Checked differences and their impact:
- Port differs: run9 used
18087, run10 used18082; this should not affect measured throughput. - run10 has explicit
restart_engine_after_early_stop=false; chat studies default to the same behavior. - run10 has explicit
completion_tokens_override=null; equivalent to run9's absent field. - run9
trial-0004search floor was0.00390625because it reused the incumbent for the same parallel-size group. run10trial-0004search floor was0.0because pureTP=4had not been tried. Both have the same high and probe budget; this does not explain the higher result.
No metric-code logic error was found in the audit. The result JSONs store raw
request rate, and the state computes per-GPU throughput by dividing by
TP*DP. For run10 TP4, 1.7716666667 / 4 = 0.4429166667.
Issues Found During The Test
Two harness bugs were found and fixed:
- Runtime refinement coupled larger
max-num-batched-tokenswithgpu-memory-utilization=0.95, which caused launch-time OOM. Fixed in commit5d96689. - The search-high stop guard incorrectly required no individual SLO failures at
a feasible high-edge probe. Fixed in commit
f653af0; feasibility already means the probe passed the configured pass-rate SLO.

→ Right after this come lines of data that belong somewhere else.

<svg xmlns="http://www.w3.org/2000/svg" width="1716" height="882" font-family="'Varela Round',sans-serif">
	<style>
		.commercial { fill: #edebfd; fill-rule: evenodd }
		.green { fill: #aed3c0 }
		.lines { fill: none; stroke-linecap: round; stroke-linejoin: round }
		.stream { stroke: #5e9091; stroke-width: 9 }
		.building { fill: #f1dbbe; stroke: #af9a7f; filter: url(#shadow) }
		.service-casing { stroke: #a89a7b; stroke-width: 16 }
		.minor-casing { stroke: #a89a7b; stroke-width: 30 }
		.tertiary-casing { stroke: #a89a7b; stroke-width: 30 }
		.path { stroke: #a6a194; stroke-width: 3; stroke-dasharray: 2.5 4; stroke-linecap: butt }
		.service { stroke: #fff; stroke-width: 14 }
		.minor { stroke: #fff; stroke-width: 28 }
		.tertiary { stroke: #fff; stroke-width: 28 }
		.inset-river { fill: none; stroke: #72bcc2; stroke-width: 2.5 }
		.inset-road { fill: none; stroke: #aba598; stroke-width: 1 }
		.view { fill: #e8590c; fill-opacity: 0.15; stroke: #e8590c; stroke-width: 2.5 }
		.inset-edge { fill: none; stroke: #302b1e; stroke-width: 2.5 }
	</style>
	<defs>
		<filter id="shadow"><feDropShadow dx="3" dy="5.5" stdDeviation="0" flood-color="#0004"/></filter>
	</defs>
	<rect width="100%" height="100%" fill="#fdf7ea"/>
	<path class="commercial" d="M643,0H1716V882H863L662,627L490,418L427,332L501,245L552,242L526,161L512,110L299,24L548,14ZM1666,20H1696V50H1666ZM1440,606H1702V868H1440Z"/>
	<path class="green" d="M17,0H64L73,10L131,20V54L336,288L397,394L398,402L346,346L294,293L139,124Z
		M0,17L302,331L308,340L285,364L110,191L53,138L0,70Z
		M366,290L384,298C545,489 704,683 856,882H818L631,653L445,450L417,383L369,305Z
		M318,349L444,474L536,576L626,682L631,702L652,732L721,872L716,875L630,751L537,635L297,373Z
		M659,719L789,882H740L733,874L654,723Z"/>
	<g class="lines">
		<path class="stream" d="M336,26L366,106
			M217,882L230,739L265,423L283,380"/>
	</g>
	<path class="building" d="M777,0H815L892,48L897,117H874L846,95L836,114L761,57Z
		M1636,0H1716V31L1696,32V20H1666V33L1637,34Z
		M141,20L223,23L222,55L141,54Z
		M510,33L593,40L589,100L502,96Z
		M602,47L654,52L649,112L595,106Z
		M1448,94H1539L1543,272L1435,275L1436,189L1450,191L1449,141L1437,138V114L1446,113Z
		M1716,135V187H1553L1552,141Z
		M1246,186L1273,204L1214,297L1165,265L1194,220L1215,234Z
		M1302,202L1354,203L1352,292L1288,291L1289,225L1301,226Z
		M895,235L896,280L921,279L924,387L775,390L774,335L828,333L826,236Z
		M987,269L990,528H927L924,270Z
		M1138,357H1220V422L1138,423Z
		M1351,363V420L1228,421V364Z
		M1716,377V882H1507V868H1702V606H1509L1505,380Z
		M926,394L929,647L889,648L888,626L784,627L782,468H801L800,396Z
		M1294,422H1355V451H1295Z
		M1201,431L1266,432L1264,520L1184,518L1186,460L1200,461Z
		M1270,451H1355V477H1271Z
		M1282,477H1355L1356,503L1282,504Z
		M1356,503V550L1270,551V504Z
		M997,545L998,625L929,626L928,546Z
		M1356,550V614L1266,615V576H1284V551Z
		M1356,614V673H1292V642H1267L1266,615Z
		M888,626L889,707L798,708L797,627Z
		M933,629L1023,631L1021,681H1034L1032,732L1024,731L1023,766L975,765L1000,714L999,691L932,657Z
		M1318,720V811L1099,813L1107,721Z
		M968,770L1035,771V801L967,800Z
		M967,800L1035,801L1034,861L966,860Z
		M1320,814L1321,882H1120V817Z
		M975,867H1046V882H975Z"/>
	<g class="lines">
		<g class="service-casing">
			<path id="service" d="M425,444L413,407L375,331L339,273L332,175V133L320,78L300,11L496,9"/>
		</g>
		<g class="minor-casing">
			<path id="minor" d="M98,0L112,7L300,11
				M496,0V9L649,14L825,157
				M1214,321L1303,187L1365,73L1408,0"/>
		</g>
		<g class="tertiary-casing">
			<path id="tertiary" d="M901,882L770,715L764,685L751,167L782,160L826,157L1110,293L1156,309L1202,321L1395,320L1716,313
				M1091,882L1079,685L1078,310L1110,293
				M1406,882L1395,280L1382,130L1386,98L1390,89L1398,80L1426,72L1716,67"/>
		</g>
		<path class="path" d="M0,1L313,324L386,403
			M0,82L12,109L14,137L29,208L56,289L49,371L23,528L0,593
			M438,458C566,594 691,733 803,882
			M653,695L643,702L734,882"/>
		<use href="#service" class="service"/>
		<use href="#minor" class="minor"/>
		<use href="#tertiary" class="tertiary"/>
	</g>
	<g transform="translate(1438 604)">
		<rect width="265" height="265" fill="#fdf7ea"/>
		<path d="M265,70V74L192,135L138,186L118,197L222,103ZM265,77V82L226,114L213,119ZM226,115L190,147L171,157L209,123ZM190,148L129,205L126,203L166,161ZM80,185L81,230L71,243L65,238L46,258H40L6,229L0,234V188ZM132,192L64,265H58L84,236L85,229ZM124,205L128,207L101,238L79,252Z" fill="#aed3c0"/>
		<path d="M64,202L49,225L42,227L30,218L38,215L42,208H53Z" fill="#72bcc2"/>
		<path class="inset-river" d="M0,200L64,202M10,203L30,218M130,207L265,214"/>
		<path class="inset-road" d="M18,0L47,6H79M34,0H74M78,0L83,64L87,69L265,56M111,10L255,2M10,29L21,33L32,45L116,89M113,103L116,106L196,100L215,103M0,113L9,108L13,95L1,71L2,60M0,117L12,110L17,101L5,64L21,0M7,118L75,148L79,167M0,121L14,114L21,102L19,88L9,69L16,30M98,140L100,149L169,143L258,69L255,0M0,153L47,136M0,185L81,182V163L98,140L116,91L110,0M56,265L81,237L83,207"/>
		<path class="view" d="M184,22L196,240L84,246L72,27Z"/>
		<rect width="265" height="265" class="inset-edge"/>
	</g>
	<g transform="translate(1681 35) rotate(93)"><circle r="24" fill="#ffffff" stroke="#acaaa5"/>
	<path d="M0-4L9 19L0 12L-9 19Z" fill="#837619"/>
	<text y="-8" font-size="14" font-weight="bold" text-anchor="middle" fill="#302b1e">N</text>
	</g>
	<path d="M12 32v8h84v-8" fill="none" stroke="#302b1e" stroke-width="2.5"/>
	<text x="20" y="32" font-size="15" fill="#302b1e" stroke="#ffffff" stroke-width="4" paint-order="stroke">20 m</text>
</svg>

The queued product-8 trial-0006 and trial-0007 were stopped after the stop
guard fix and are not used in the convergence claim.
Conclusion
The 0.4429 result is being compared under the same workload, SLO, search
range, and metric definition as the previous 0.2025 result. The reason it is
higher is that no-harness run9 did not evaluate pure TP=4; the harness guided
the search from the TTFT/prefill bottleneck to adjacent TP validation and found
that topology by iter 4.
Because TP4 nearly saturates the configured search.high, a follow-up run with
a higher search.high is needed to measure the absolute ceiling. That follow-up
is separate from the current convergence comparison.